REQUEST - Can you carry on the article below about Easter eggs in the third episode of "The Book of Boba Fett," picking up right after its final sentence?

SOURCE PASSAGE -
Easter Eggs You May Have Missed In The Book Of Boba Fett Episode 3

Happy Boba Fett day, everyone! Episode 3 of "The Book of Boba Fett" entitled "The Streets of Mos Espa" is chock full of Easter eggs, and it's time to go deep into the Sarlacc pit (that sounded more appropriate than "rabbit hole") to see what goodies we can identify. Naturally we are going to spoil everything, so please watch the episode before continuing.

There are a whole lot of creatures and droids in this week's episode, so we'll start with those. In the opening scene, we see a B'omarr monk's brain being carried around by a BT-16 perimeter droid. That's the spider guy carrying the red liquid in a glass orb. These monks thought true enlightenment meant having their brains pulled out and carried by these droids. We saw them in "Return of the Jedi." Odd choice, guys, but you do you. We also see a creature called a Worrt eating a womp rat, something we saw in "Return of the Jedi."

I'll talk about the rancor (heart emoji) later, but they do mention feeding him a Ronto, which is a creature we saw added into "A New Hope" that look a bit like squat dinosaurs. (You can also eat a "Ronto wrap" at Star Wars: Galaxy's Edge in the Disney parks.) When the Hutt twins show up — more on them soon — we see that poor mouse being used as a sweat rag again. Freedom for mouse guy! All around the streets of Mos Eisley (in the flashback) and Mos Espa, there are pit droids, what might be R5-D4 falling over during the chase scene, which is the droid that was almost sold to Uncle Owen in "A New Hope," and a protocol droid with markings on his face who seems just as prissy as C-3PO as he says, "Oh my."

ENTRIES SHOWN -

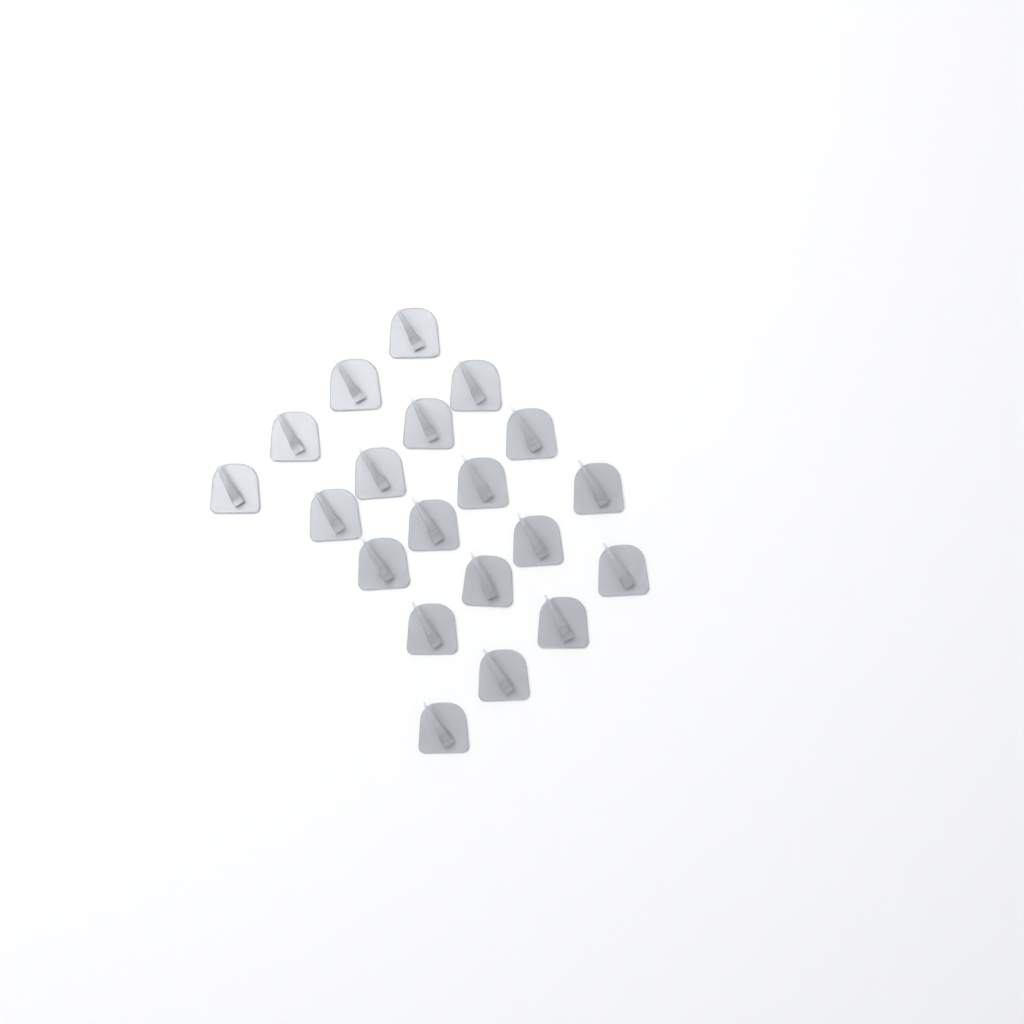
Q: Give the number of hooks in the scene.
--
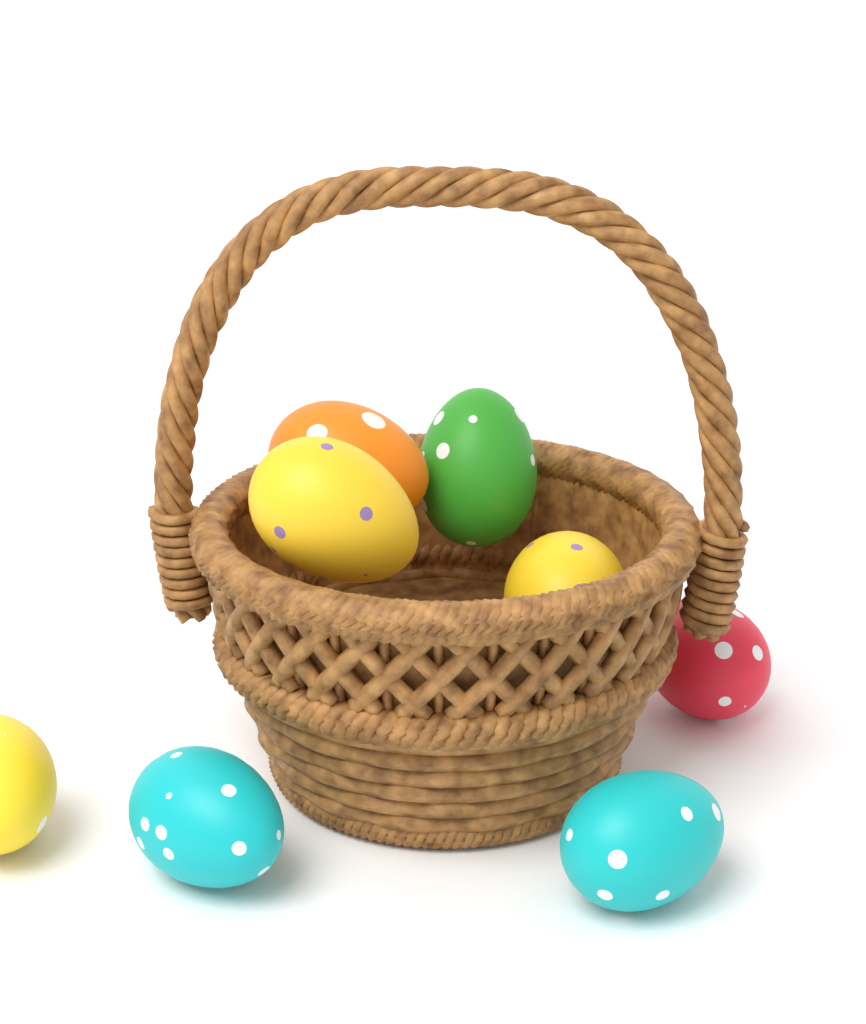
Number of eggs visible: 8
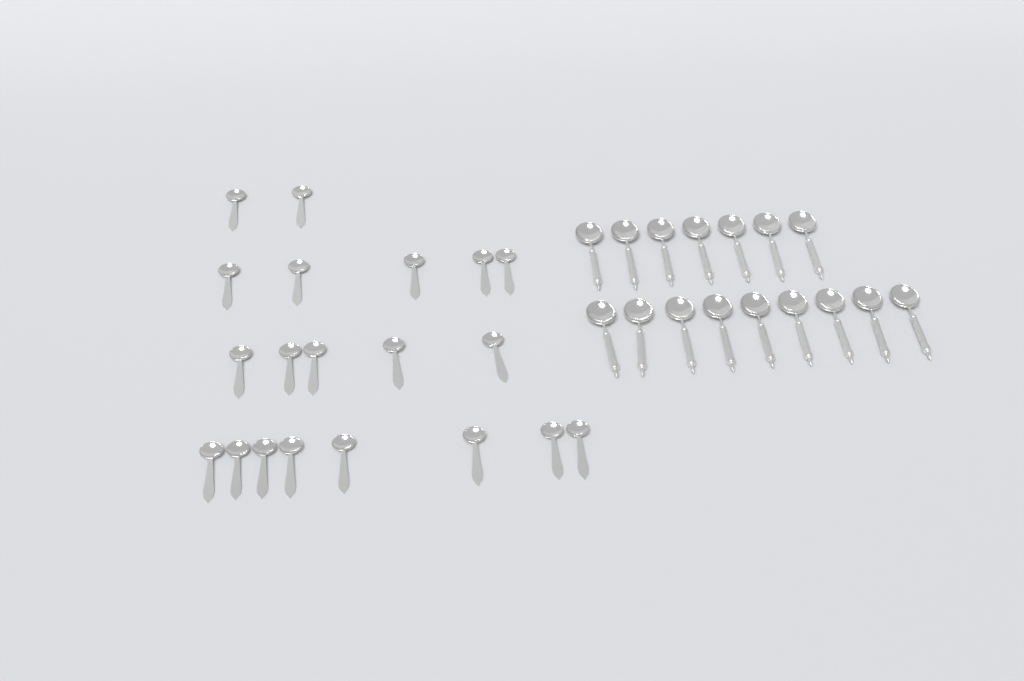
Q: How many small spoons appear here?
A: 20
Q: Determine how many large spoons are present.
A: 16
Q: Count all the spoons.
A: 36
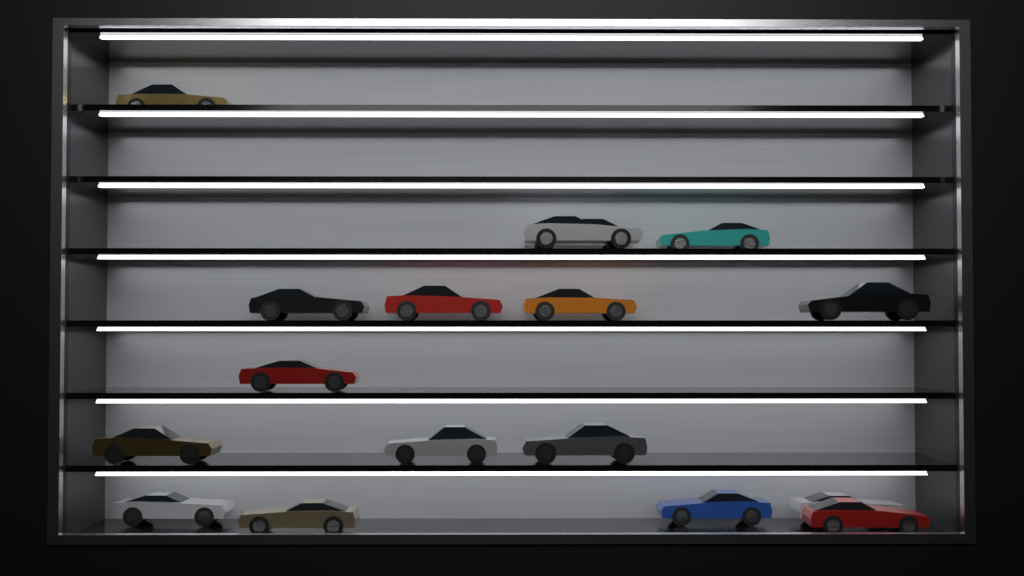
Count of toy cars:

THE ANSWER -
Politics are the Worst

Politics are a mess on Tatooine, and Boba showing up hasn't made any of that easier. Here's Boba trying to be a fair and kind of nice guy, and no one is letting him. We learn from 8D8 (and I love that Matt Berry is doing the voice) that after Jabba died, three families stepped into the power vacuum. There are the Trandoshans (the reptilian aliens we've been seeing all around), who have taken the City Center. You'll remember the bounty hunter Bossk as one of them. The Aqualish took the Worker's District. Remember the walrus-like creature from "A New Hope" in the cantina? Those guys. And the Klatoonians took on the starport and the upper sprawl. They sort of look like lizard dogs with an underbite. Bib Fortuna, who had taken over Jabba's Palace, had to deal with them and sent money to Mayor Mok Shaiz. That's why he was expecting a tribute when Boba took over. 

Not only is Boba dealing with them, but he has to put up with jerks like Lortha Peel (the incredible Stephen Root) who is a water monger overcharging for the precious resource. He mentions a gang of people who've modded themselves with droid parts. More on them later as well.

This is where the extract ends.